§ **About this task**
Write the records out once more. Leave each line exactly as given.

§ **Provided records**
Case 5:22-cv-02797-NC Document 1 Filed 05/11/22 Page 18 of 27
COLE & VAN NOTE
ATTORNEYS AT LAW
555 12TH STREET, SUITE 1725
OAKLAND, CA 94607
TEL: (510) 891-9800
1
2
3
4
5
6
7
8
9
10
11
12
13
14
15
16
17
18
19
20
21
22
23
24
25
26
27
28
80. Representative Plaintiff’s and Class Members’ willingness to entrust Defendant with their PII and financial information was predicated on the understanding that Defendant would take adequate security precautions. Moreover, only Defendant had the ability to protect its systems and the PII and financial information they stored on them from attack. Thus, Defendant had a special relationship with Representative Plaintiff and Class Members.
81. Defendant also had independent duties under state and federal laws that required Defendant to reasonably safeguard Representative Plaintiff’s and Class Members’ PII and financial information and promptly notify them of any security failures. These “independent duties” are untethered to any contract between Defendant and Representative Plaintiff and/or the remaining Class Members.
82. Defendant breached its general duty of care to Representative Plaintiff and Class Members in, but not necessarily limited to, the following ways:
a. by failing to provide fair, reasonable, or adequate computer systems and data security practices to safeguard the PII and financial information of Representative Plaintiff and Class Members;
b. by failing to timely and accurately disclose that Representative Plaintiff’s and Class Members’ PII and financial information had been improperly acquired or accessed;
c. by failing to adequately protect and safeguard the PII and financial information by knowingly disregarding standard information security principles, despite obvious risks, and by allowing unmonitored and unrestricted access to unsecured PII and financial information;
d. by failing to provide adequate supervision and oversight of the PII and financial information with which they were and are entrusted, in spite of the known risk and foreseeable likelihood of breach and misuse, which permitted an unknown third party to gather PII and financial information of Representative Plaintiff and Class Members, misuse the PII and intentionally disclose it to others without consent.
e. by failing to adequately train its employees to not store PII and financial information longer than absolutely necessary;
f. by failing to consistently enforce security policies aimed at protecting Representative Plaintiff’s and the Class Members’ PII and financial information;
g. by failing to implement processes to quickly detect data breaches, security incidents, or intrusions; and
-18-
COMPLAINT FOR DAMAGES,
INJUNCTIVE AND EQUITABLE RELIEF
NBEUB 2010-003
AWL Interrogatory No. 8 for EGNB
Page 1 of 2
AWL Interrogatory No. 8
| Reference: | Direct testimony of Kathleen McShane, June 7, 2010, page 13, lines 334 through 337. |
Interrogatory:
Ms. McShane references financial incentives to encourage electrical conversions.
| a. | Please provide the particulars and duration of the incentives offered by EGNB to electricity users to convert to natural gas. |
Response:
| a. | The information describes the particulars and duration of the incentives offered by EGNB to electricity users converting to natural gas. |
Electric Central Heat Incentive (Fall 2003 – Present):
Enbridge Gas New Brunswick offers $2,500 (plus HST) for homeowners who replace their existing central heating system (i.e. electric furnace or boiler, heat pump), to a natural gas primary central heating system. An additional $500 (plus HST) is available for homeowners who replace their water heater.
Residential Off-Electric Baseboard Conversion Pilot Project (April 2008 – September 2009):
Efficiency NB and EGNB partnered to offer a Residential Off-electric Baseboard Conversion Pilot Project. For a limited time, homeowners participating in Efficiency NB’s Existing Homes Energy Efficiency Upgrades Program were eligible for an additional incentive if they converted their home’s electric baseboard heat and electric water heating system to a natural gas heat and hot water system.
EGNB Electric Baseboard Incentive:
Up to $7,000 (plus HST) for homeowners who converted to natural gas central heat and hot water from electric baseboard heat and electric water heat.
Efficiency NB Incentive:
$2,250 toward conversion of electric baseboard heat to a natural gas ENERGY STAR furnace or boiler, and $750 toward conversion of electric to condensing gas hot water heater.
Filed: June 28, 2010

§ **Response to this task**
Case 5:22-cv-02797-NC Document 1 Filed 05/11/22 Page 18 of 27
COLE & VAN NOTE
ATTORNEYS AT LAW
555 12TH STREET, SUITE 1725
OAKLAND, CA 94607
TEL: (510) 891-9800
1
2
3
4
5
6
7
8
9
10
11
12
13
14
15
16
17
18
19
20
21
22
23
24
25
26
27
28
80. Representative Plaintiff’s and Class Members’ willingness to entrust Defendant with their PII and financial information was predicated on the understanding that Defendant would take adequate security precautions. Moreover, only Defendant had the ability to protect its systems and the PII and financial information they stored on them from attack. Thus, Defendant had a special relationship with Representative Plaintiff and Class Members.
81. Defendant also had independent duties under state and federal laws that required Defendant to reasonably safeguard Representative Plaintiff’s and Class Members’ PII and financial information and promptly notify them of any security failures. These “independent duties” are untethered to any contract between Defendant and Representative Plaintiff and/or the remaining Class Members.
82. Defendant breached its general duty of care to Representative Plaintiff and Class Members in, but not necessarily limited to, the following ways:
a. by failing to provide fair, reasonable, or adequate computer systems and data security practices to safeguard the PII and financial information of Representative Plaintiff and Class Members;
b. by failing to timely and accurately disclose that Representative Plaintiff’s and Class Members’ PII and financial information had been improperly acquired or accessed;
c. by failing to adequately protect and safeguard the PII and financial information by knowingly disregarding standard information security principles, despite obvious risks, and by allowing unmonitored and unrestricted access to unsecured PII and financial information;
d. by failing to provide adequate supervision and oversight of the PII and financial information with which they were and are entrusted, in spite of the known risk and foreseeable likelihood of breach and misuse, which permitted an unknown third party to gather PII and financial information of Representative Plaintiff and Class Members, misuse the PII and intentionally disclose it to others without consent.
e. by failing to adequately train its employees to not store PII and financial information longer than absolutely necessary;
f. by failing to consistently enforce security policies aimed at protecting Representative Plaintiff’s and the Class Members’ PII and financial information;
g. by failing to implement processes to quickly detect data breaches, security incidents, or intrusions; and
-18-
COMPLAINT FOR DAMAGES,
INJUNCTIVE AND EQUITABLE RELIEF
NBEUB 2010-003
AWL Interrogatory No. 8 for EGNB
Page 1 of 2
AWL Interrogatory No. 8
| Reference: | Direct testimony of Kathleen McShane, June 7, 2010, page 13, lines 334 through 337. |
Interrogatory:
Ms. McShane references financial incentives to encourage electrical conversions.
| a. | Please provide the particulars and duration of the incentives offered by EGNB to electricity users to convert to natural gas. |
Response:
| a. | The information describes the particulars and duration of the incentives offered by EGNB to electricity users converting to natural gas. |
Electric Central Heat Incentive (Fall 2003 – Present):
Enbridge Gas New Brunswick offers $2,500 (plus HST) for homeowners who replace their existing central heating system (i.e. electric furnace or boiler, heat pump), to a natural gas primary central heating system. An additional $500 (plus HST) is available for homeowners who replace their water heater.
Residential Off-Electric Baseboard Conversion Pilot Project (April 2008 – September 2009):
Efficiency NB and EGNB partnered to offer a Residential Off-electric Baseboard Conversion Pilot Project. For a limited time, homeowners participating in Efficiency NB’s Existing Homes Energy Efficiency Upgrades Program were eligible for an additional incentive if they converted their home’s electric baseboard heat and electric water heating system to a natural gas heat and hot water system.
EGNB Electric Baseboard Incentive:
Up to $7,000 (plus HST) for homeowners who converted to natural gas central heat and hot water from electric baseboard heat and electric water heat.
Efficiency NB Incentive:
$2,250 toward conversion of electric baseboard heat to a natural gas ENERGY STAR furnace or boiler, and $750 toward conversion of electric to condensing gas hot water heater.
Filed: June 28, 2010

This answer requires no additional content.